5. Capture the baseline
After you get a successful first run, copy the latest results.json into the baseline folder. This uses the same baseline capture shape shown in the accelerator README.
New-Item -ItemType Directory -Force .agentops\baseline | Out-Null
Copy-Item .agentops\results\latest\results.json .agentops\baseline\results.json
Expected result: .agentops\baseline\results.json exists.
Why this matters: a baseline is the known-good measurement for travel-agent:1. In Lab 3, you will compare a changed agent against this baseline so a regression can be caught before merge.
6. Understand automatic evaluator selection and overrides
For this beginner lab, keep evaluator selection automatic. AgentOps uses the target shape and dataset shape to choose common evaluators.
Your current setup has:
agent: "travel-agent:1"- a Foundry prompt agent target.- Dataset rows with
inputandexpected- conversational Q&A quality checks. - No
contextfield yet - no fixed RAG context is being supplied by the dataset. - No
tool_callsortool_definitionsyet - tool-use judging is not part of this smoke test.

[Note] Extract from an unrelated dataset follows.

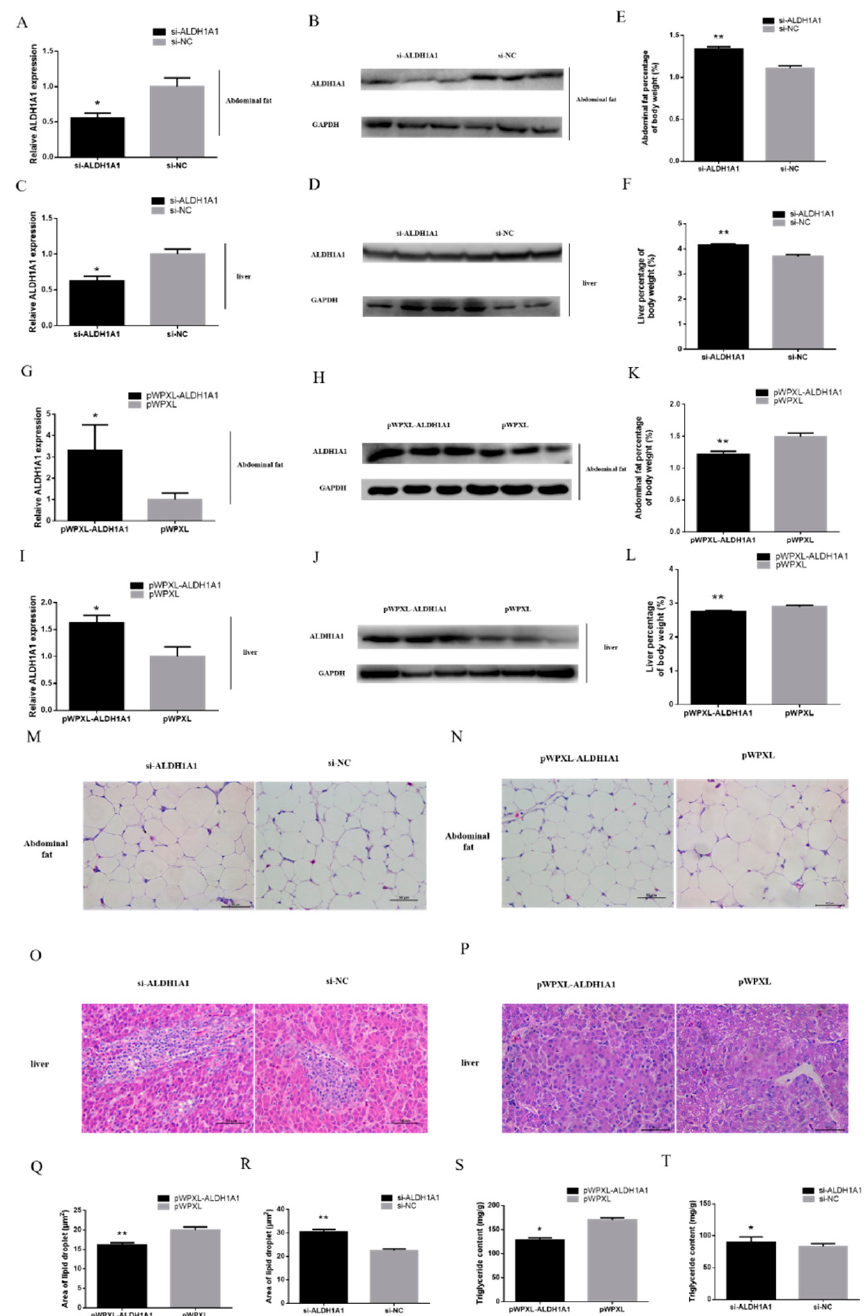
Figure 6. ALDH1A1 inhibits fat-depot in chickens. ( A – D ) ALDH1A1 mRNA relative expression ( n = 12) and protein level in abdominal fat and liver after interfering lentivirus injection for a week. ( E , F ) Abdominal fat percentage and mass of liver after interfering lentivirus injection for a week ( n = 12). ( G – J ) ALDH1A1 mRNA relative expression ( n = 9) and protein level in abdominal fat and liver after overexpression lentivirus injection for a week. ( K , L ) Abdominal fat percentage and mass of liver after overexpression lentivirus injection for a week ( n = 9). ( M – P ) The slices of abdominal fat and liver from di ff erent groups, scale bar: 50 µ m. ( Q , R ) The area of lipid droplets in abdominal fat from di ff erent groups analyzed by ImageJ. ( S , T ) The triglyceride accumulation in abdominal fat from di ff erent groups. In all panels, data are presented as the mean ± S.E.M. of three biological replicates. The statistical significance of di ff erences between means was assessed using an unpaired Student’s t -test (* p < 0.05; ** p < 0.01) vs. NC.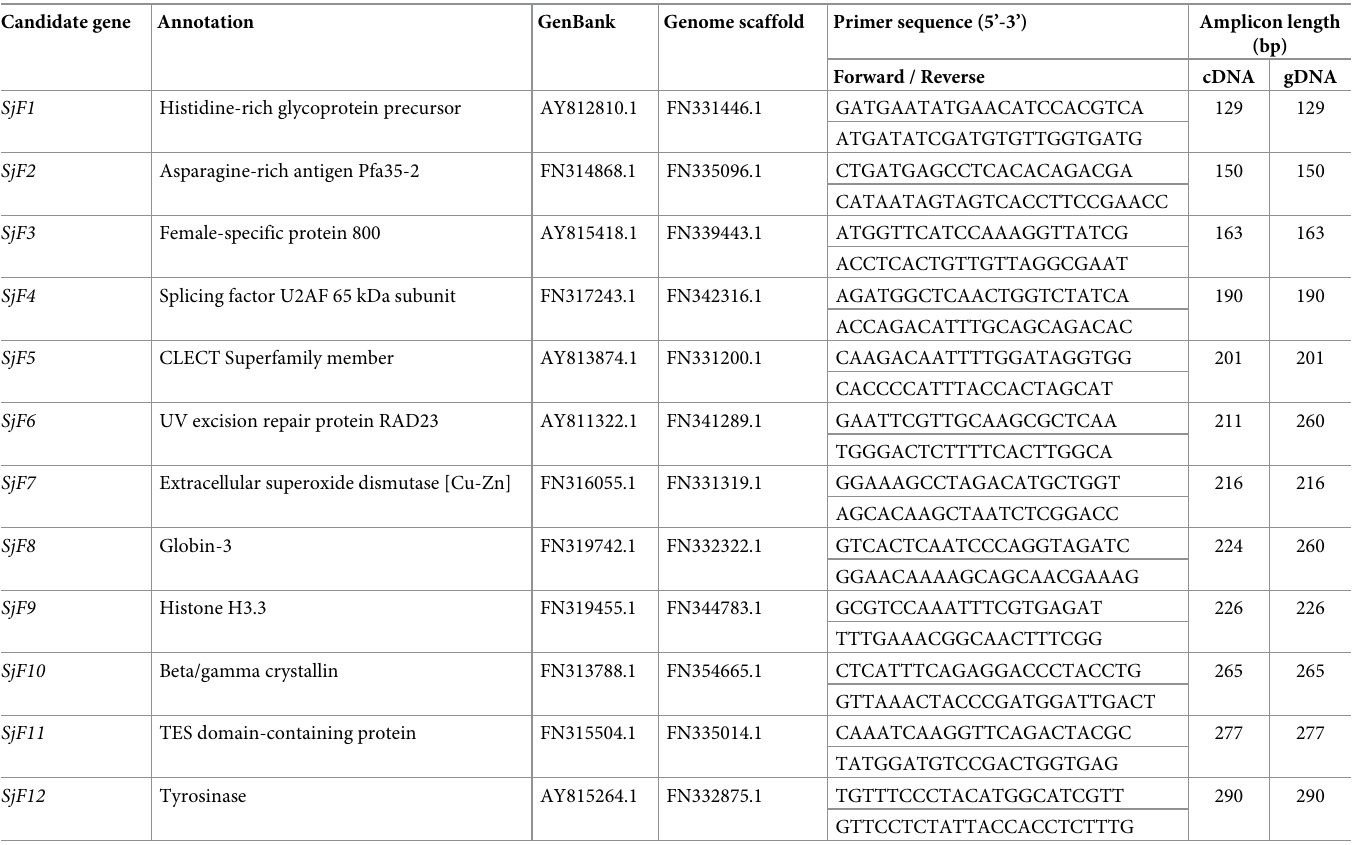
Table 1. Summary information of 12 candidate genes for sex biomarker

Only override evaluators when you need a specific scoring set. For example, the built-in evaluator reference shows an override shape like this:
evaluators:
- GroundednessEvaluator
- RetrievalEvaluator
- RelevanceEvaluator
Expected result: You understand that the beginner path lets AgentOps choose evaluators, while advanced paths can add evaluators: in agentops.yaml.
Checkpoint
Run these checks before you leave the lab:
Test-Path .agentops\results\latest\report.md
Test-Path .agentops\results\latest\results.json
Test-Path .agentops\baseline\results.json
Expected result: Each command returns True.

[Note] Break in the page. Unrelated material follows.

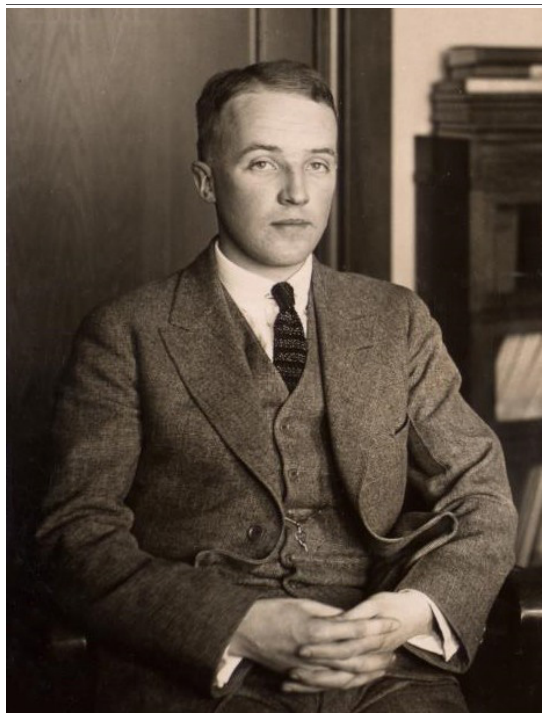
Figure 2. Charles Herbert Best (27 February 1899 – 31 March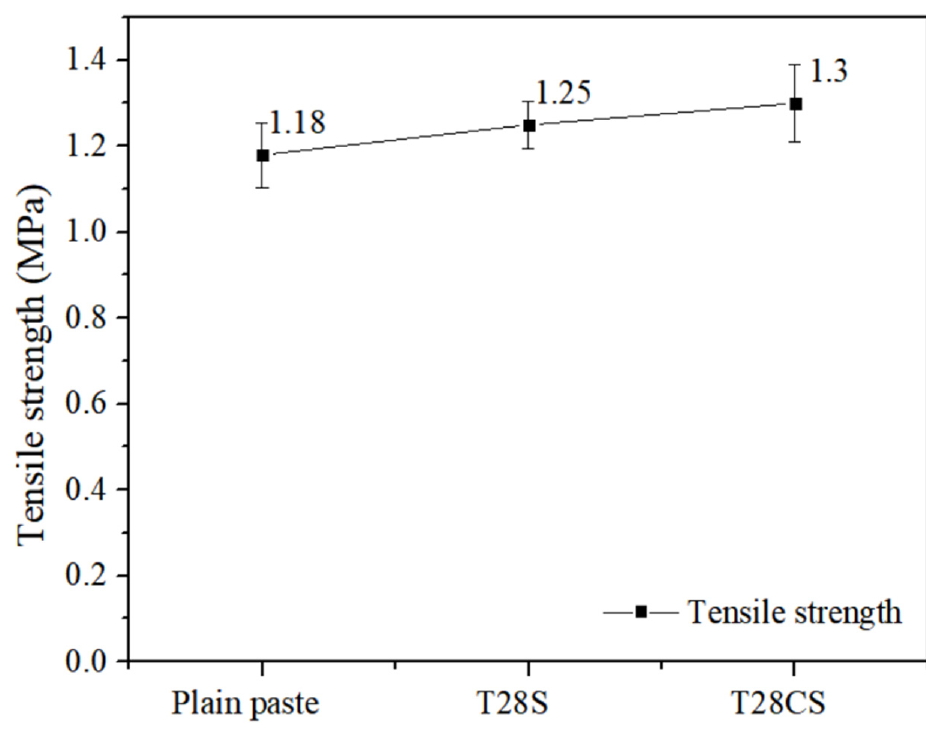
Figure 3. Results from tensile strength test.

You should also be able to open the report:
notepad .agentops\results\latest\report.md
Expected result: The report shows metric scores and the gate result for the latest evaluation run.
Troubleshooting
| Symptom | Likely cause | Fix |
|---|---|---|
| Auth, endpoint, or project errors | The Foundry environment variables are not set in this PowerShell session, or the endpoint value is wrong. | Re-run the three $env: commands from the prerequisites and confirm the project endpoint matches your Foundry project. |
| JSONL read error or zero rows | The dataset file is empty, has blank pasted content, or has malformed JSON. | Recreate .agentops\data\travel-smoke.jsonl. Each row must be one complete JSON object on one line. |
agentops eval run returns exit code 2 |
The run completed, but at least one threshold failed. | Open .agentops\results\latest\report.md, read the failing metric, then adjust the agent or threshold intentionally. |
| Judge or model deployment error | The judge model deployment named by AZURE_OPENAI_DEPLOYMENT is missing or not available to the Foundry project. |
Confirm that a chat-capable deployment such as gpt-4o-mini exists in the Foundry project and that the environment variable uses the deployment name. |
What you just learned
- A dataset is a release contract because it names the behaviors the agent must keep.

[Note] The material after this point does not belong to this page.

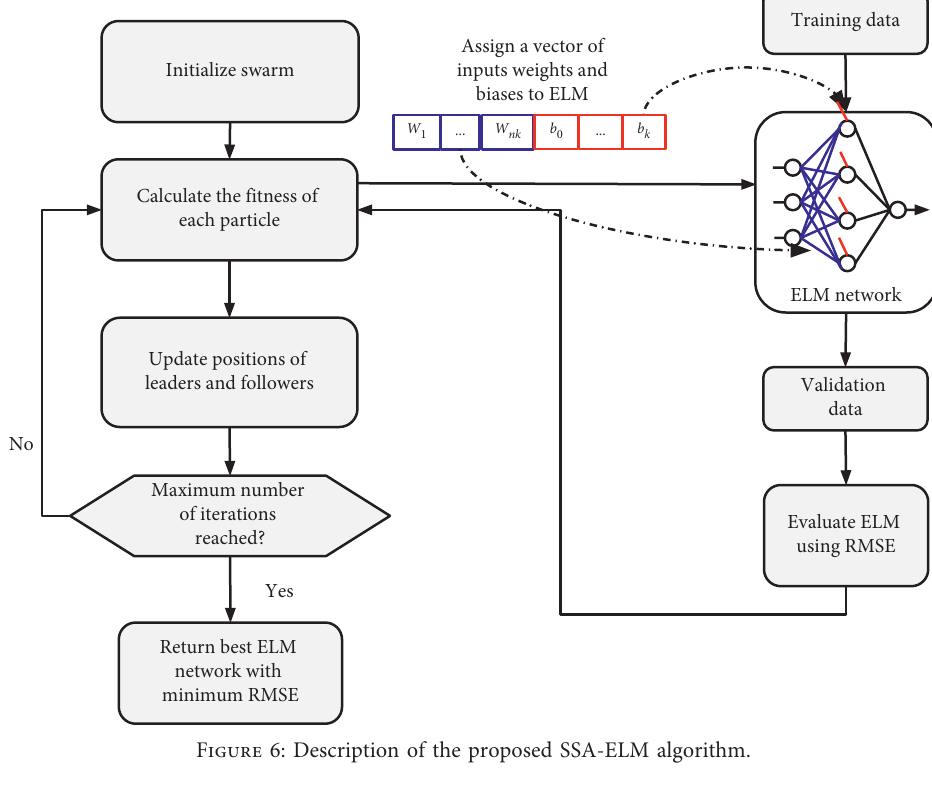
Figure 6: Description of the proposed SSA-ELM algorithm.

- Thresholds turn quality and performance into an explicit gate.
- Exit codes make the gate usable locally and later in CI.
- A baseline enables regression detection when the agent changes.
- This lab is the Evaluate pillar in the AgentOps model: Evaluate -> Ship -> Observe -> Operate.
Carry into the next lab
You now have a green baseline at .agentops\baseline\results.json. Lab 3 deliberately regresses the agent (travel-agent:2) and uses this baseline to catch it before merge.